Aromatech; Grasse, France
33 (0)4 9360 8444; www.aromatech.fr
Pulses with sustainability
The Ultra-performance line of dry-milled, high-performance pulse protein solutions helps food and beverage manufacturers appeal to consumers by offering an exceptional sensory and taste experience with superior sustainability. They help eliminate raw plant flavor and bitter taste that negatively affect product, while delivering up to 60% plant protein, allowing food and beverage manufacturers to pack more grams of protein into their products. These proteins also help effectively control microbial levels in ways other dry milled pulse products cannot, using a process that uses 99% less water and 94% less energy than traditional pea protein production, generates no wastewater and does not incorporate chemicals or additives.
Ingredion Inc.; Westchester, Ill.
Wheat is the new meat
Create plant-based versions of grillable classics such as steaks, sausages, burger patties, fish filets and more with wheat texturates. Texture can be adjusted and tailored with the addition of water, as the degree of hydration determines bite strength. An authentic replica of the original animal-based product is achieved by combining the texturates with the appropriate functional mixture of wheat gluten and starches, all of which are neutral in taste and smell, giving manufacturers an unlimited opportunity to individually flavor their products.
Crespel & Deiters; Ibbenbüren, Germany
+49 5451 5000 381; www.crespeldeitersgroup.com
Stevia just for dairy
Not all stevia is created equally, and not all stevia varieties deliver optimal results in every application. SoPure Galaxy-Series was created especially for the dairy industry, which is developing reduced-sugar yogurts, milky beverages and other products to cater to evolving, health-conscious consumers — with "no added sugar," "sugar-free," and "low sugar" claims accounting for 10-11% of all dairy innovations. This product delivers: Virtually identical sweetness profile to full sugar in yogurts; Enhanced milky notes & prolonged fruity flavors; Rich, creamy mouthfeel when combined with bulking agents; Clean label with zero calories. The supplier claims SoPure Galaxy-Series has superior sensorial performance compared to high purity Reb A — at less than half the cost of Reb M.

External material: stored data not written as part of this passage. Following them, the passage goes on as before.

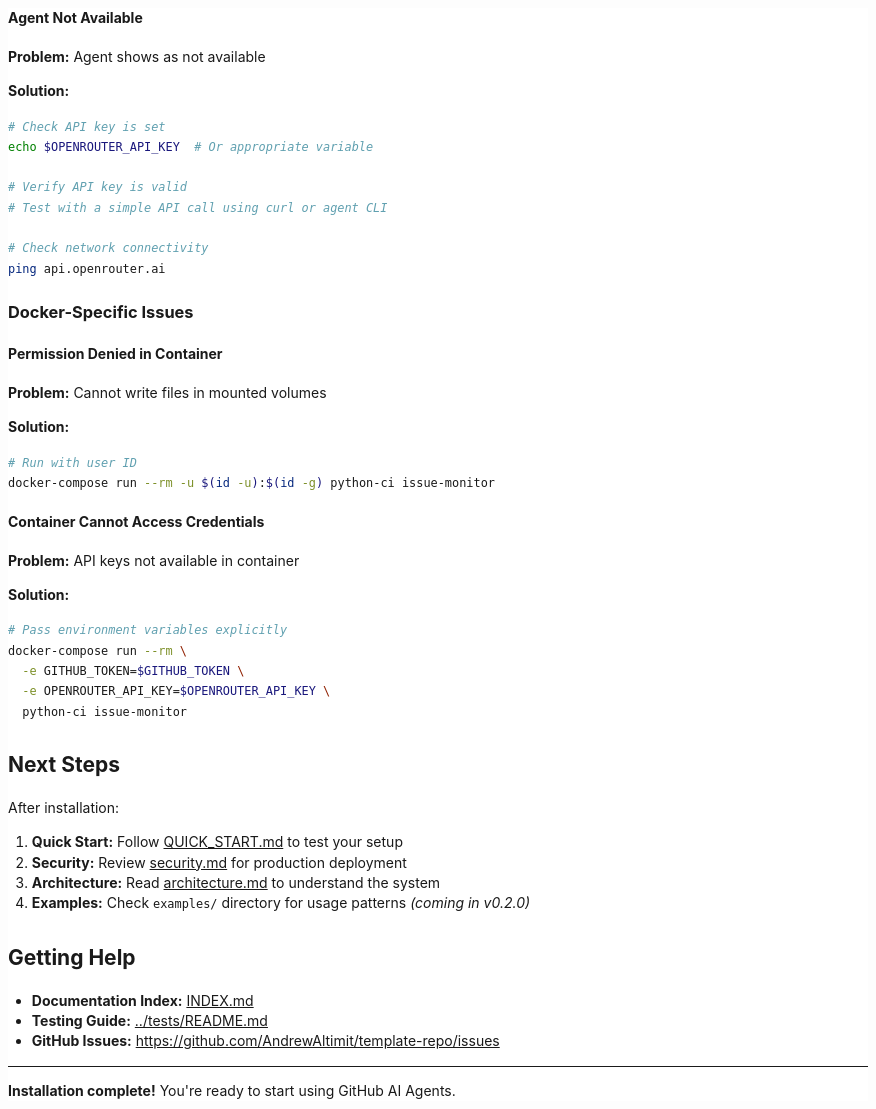 #### Agent Not Available

**Problem:** Agent shows as not available

**Solution:**
```bash
# Check API key is set
echo $OPENROUTER_API_KEY  # Or appropriate variable

# Verify API key is valid
# Test with a simple API call using curl or agent CLI

# Check network connectivity
ping api.openrouter.ai
```

### Docker-Specific Issues

#### Permission Denied in Container

**Problem:** Cannot write files in mounted volumes

**Solution:**
```bash
# Run with user ID
docker-compose run --rm -u $(id -u):$(id -g) python-ci issue-monitor
```

#### Container Cannot Access Credentials

**Problem:** API keys not available in container

**Solution:**
```bash
# Pass environment variables explicitly
docker-compose run --rm \
  -e GITHUB_TOKEN=$GITHUB_TOKEN \
  -e OPENROUTER_API_KEY=$OPENROUTER_API_KEY \
  python-ci issue-monitor
```

## Next Steps

After installation:

1. **Quick Start:** Follow [QUICK_START.md](QUICK_START.md) to test your setup
2. **Security:** Review [security.md](security.md) for production deployment
3. **Architecture:** Read [architecture.md](architecture.md) to understand the system
4. **Examples:** Check `examples/` directory for usage patterns *(coming in v0.2.0)*

## Getting Help

- **Documentation Index:** [INDEX.md](INDEX.md)
- **Testing Guide:** [../tests/README.md](../tests/README.md)
- **GitHub Issues:** https://github.com/AndrewAltimit/template-repo/issues

---

**Installation complete!** You're ready to start using GitHub AI Agents.
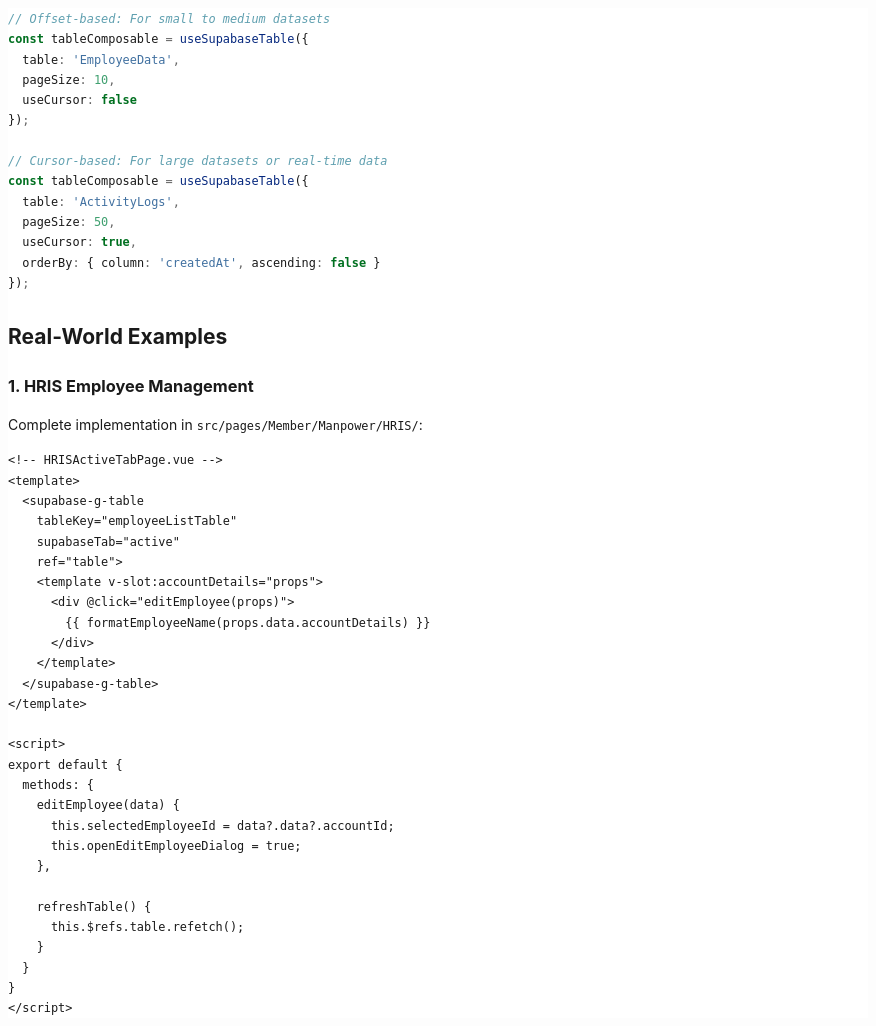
 ```typescript
// Offset-based: For small to medium datasets
const tableComposable = useSupabaseTable({
  table: 'EmployeeData',
  pageSize: 10,
  useCursor: false
});

// Cursor-based: For large datasets or real-time data
const tableComposable = useSupabaseTable({
  table: 'ActivityLogs', 
  pageSize: 50,
  useCursor: true,
  orderBy: { column: 'createdAt', ascending: false }
});
```

## Real-World Examples

### 1. HRIS Employee Management

Complete implementation in `src/pages/Member/Manpower/HRIS/`:

```vue
<!-- HRISActiveTabPage.vue -->
<template>
  <supabase-g-table 
    tableKey="employeeListTable" 
    supabaseTab="active"
    ref="table">
    <template v-slot:accountDetails="props">
      <div @click="editEmployee(props)">
        {{ formatEmployeeName(props.data.accountDetails) }}
      </div>
    </template>
  </supabase-g-table>
</template>

<script>
export default {
  methods: {
    editEmployee(data) {
      this.selectedEmployeeId = data?.data?.accountId;
      this.openEditEmployeeDialog = true;
    },
    
    refreshTable() {
      this.$refs.table.refetch();
    }
  }
}
</script>
```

Howtian (formerly Zhucheng Haotian Pharma)
Chickpea and its water
Chickpea has become a popular food and ingredient for nutrition-conscious consumers who care about the impact of their diet on the planet. Addressing this, the supplier has developed chickpea flakes, a vegan option. Their high protein and fiber content make them a valuable nutritional ally for plant-based recipes. They bring texture and juiciness to a wide range of applications, including falafels, healthy snacks, and dips such as hummus. Aquafaba – literally, “bean water” in Latin – describes the cooking water of chickpeas, and it's also available in flakes. They act as a vegan alternative to egg yolk, allowing clean labeling. With water and oil retention properties, aquafaba flakes offer a vegan option with comparable texture and taste to mayonnaise and salad dressings.